A truly epic story, drowned in a vat of noise
THE evacuation of Dunkirk is a superb subject for an epic film, almost biblical in its power. The burning oil tanks which threw up a pillar of cloud by day and a pillar of fire by night, the noble self-sacrifice of the French, the patience, the courage, the opportunity for civilians to take a full part in war, the transformation by deft propaganda of a defeat into a victory.
Above all, now that it is so long ago, a film could explore exactly why the entire British Army came to be standing up to its armpits in salt water being strafed by German planes, while billions of pounds’ worth of weapons and equipment (by today’s values) lay abandoned and destroyed on the shore nearby. Why, in fact, we came within inches of shameful capitulation. It’s an interesting story which most don’t know, and from which we could learn a lot. I’m afraid the new film does not do this. I was told it was ‘immersive’. It is, but not in a good way. It is like being lowered into a giant vat of noise, plus an unceasing parade of repeated miserable drownings.

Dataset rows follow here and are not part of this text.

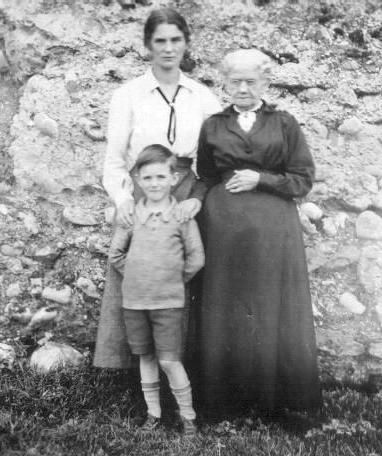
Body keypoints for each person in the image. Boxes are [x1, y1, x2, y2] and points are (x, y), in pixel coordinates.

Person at [194, 49, 322, 418]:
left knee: (268, 308)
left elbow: (303, 179)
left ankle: (273, 400)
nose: (244, 88)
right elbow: (206, 175)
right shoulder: (214, 125)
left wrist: (260, 178)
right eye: (236, 81)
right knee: (227, 309)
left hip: (273, 231)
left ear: (266, 83)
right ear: (225, 83)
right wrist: (193, 207)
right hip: (224, 232)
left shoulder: (284, 123)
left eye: (251, 81)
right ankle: (224, 400)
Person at [93, 7, 221, 369]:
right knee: (137, 270)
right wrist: (122, 200)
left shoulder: (202, 97)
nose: (168, 48)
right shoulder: (129, 95)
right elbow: (115, 160)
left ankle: (184, 364)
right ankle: (131, 367)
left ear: (186, 43)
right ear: (148, 45)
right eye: (160, 41)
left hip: (184, 193)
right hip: (143, 192)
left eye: (175, 40)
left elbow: (213, 161)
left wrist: (197, 199)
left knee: (183, 272)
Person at [108, 145, 205, 435]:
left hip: (169, 302)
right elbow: (115, 255)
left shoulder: (182, 217)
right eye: (147, 178)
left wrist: (173, 279)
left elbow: (197, 258)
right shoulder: (130, 216)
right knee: (146, 357)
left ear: (174, 179)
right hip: (135, 302)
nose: (154, 184)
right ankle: (154, 414)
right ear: (137, 179)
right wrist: (138, 275)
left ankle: (188, 418)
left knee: (169, 359)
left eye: (161, 177)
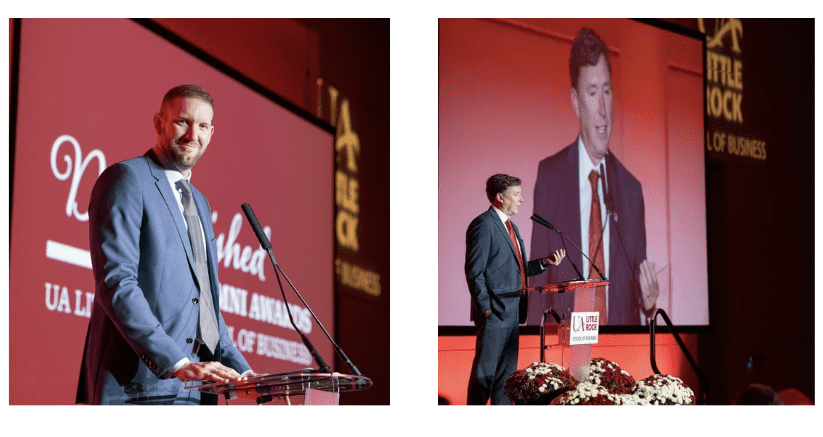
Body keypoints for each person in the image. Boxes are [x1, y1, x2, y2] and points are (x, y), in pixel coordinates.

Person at [76, 84, 256, 405]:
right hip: (137, 391)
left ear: (211, 133)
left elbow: (207, 306)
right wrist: (178, 363)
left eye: (202, 126)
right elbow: (117, 283)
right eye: (182, 121)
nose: (192, 134)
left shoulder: (199, 202)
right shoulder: (127, 178)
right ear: (159, 123)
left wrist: (243, 374)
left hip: (196, 394)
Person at [529, 28, 659, 326]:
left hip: (618, 361)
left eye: (607, 91)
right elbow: (537, 289)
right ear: (576, 101)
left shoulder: (630, 191)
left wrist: (648, 306)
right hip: (562, 360)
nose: (602, 109)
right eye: (592, 93)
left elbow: (637, 305)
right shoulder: (550, 177)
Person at [465, 174, 565, 405]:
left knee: (506, 378)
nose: (521, 199)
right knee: (485, 375)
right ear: (500, 197)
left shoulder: (513, 227)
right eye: (516, 194)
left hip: (513, 312)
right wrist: (486, 309)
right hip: (495, 313)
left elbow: (516, 269)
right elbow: (474, 271)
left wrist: (544, 263)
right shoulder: (483, 224)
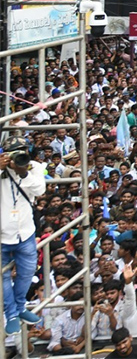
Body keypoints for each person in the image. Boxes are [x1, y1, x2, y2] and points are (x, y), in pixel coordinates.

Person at [0, 137, 46, 335]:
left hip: (26, 232)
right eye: (14, 152)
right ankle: (10, 314)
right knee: (2, 278)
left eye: (22, 151)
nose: (18, 156)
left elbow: (40, 189)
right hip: (2, 234)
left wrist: (23, 172)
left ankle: (19, 307)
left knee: (27, 273)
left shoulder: (34, 166)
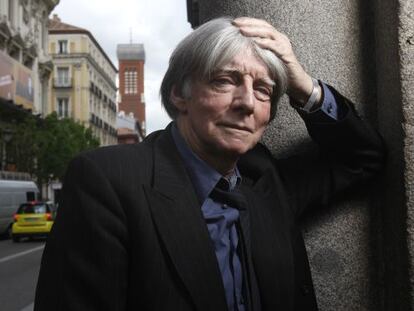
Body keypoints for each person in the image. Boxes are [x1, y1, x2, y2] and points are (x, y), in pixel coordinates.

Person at [35, 17, 385, 311]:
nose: (247, 102)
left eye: (263, 89)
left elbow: (363, 156)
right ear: (179, 94)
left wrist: (304, 88)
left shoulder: (264, 179)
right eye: (225, 80)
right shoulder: (108, 181)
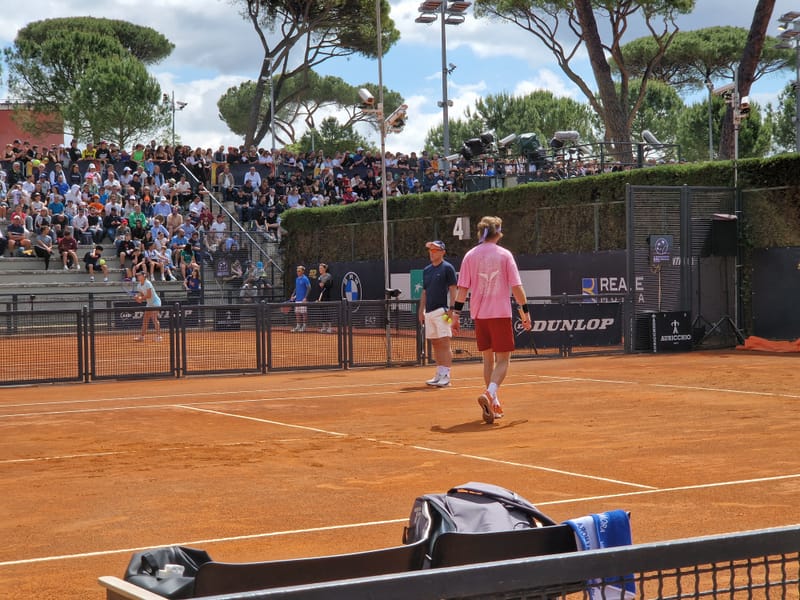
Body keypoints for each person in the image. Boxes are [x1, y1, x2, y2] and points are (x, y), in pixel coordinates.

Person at [450, 216, 532, 424]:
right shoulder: (505, 255)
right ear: (499, 233)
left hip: (480, 316)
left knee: (488, 360)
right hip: (500, 314)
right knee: (503, 360)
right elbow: (517, 288)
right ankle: (489, 393)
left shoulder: (470, 255)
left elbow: (462, 290)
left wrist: (456, 315)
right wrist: (525, 312)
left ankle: (493, 404)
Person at [418, 240, 458, 387]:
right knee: (435, 343)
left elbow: (453, 289)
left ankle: (446, 376)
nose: (432, 253)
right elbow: (424, 292)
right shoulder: (427, 270)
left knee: (444, 342)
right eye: (430, 250)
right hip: (429, 313)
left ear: (442, 252)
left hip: (443, 312)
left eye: (435, 250)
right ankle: (440, 373)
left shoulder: (448, 268)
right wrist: (421, 310)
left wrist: (452, 309)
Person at [134, 270, 162, 342]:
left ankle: (159, 336)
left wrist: (141, 298)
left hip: (156, 302)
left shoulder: (148, 283)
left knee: (154, 318)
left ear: (144, 276)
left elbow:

There’s hardly any plot, almost no dialogue, no real characters. As usual, the supposed attention to detail is concentrated on costumes and a few old planes and ships. The surviving soldiers end up being loaded on to a 1970s British Railways Southern Region railway carriage, which the youthful makers presumably thought was old enough.
I do hope that someone now revives the far better 1958 John Mills and Richard Attenborough version, thoughtful, thrilling and flavoured with real experience of war, then common among adults. It’s only noisy when it needs to be.